How to complete this task - Pick out the lines in the listing below that contain the word "party" and copy them.

Material for this task -
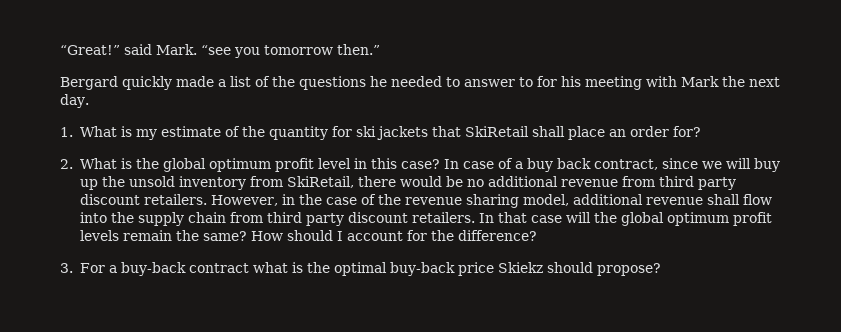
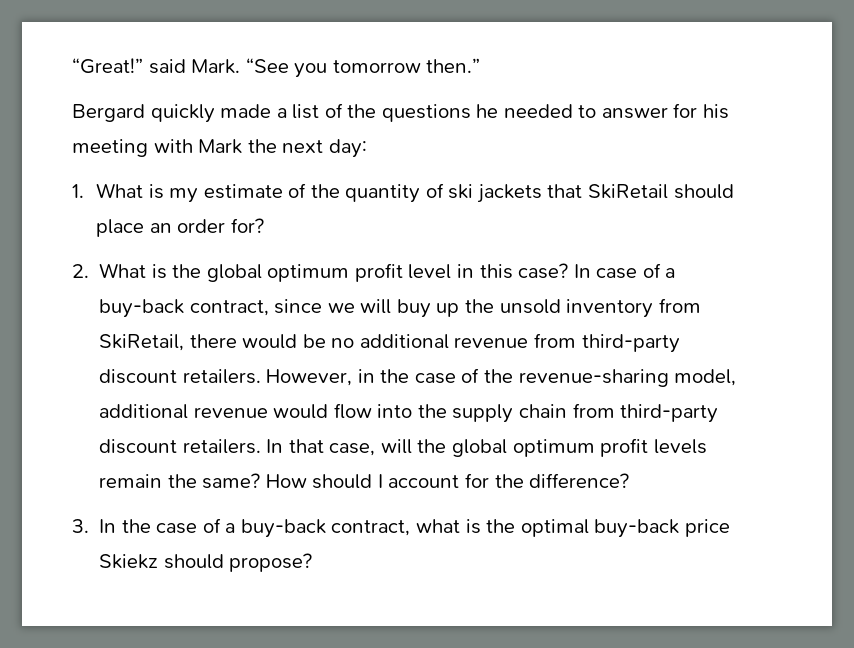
[201,45,231,55] “see -> [245,58,289,73] “See
[519,77,533,87] to -> (668, 113) none
[60,94,89,108] day. -> [328,139,367,158] day:
[331,126,352,137] for -> [425,183,444,198] of
[531,126,565,137] shall -> [673,184,734,199] should
[526,158,591,172] buy back -> [99,299,185,318] buy-back
[658,176,736,190] third party -> [581,334,680,353] third-party
[404,194,519,208] revenue sharing -> [518,369,669,387] revenue-sharing
[706,194,740,205] shall -> [273,404,329,419] would
[266,212,344,226] third party -> [620,404,719,423] third-party
[530,215,562,223] case -> [329,443,376,456] case,
[79,262,249,276] For a buy-back contract -> [99,518,411,538] In the case of a buy-back contract,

Task answer -
[658,176,736,190] third party -> [581,334,680,353] third-party
[266,212,344,226] third party -> [620,404,719,423] third-party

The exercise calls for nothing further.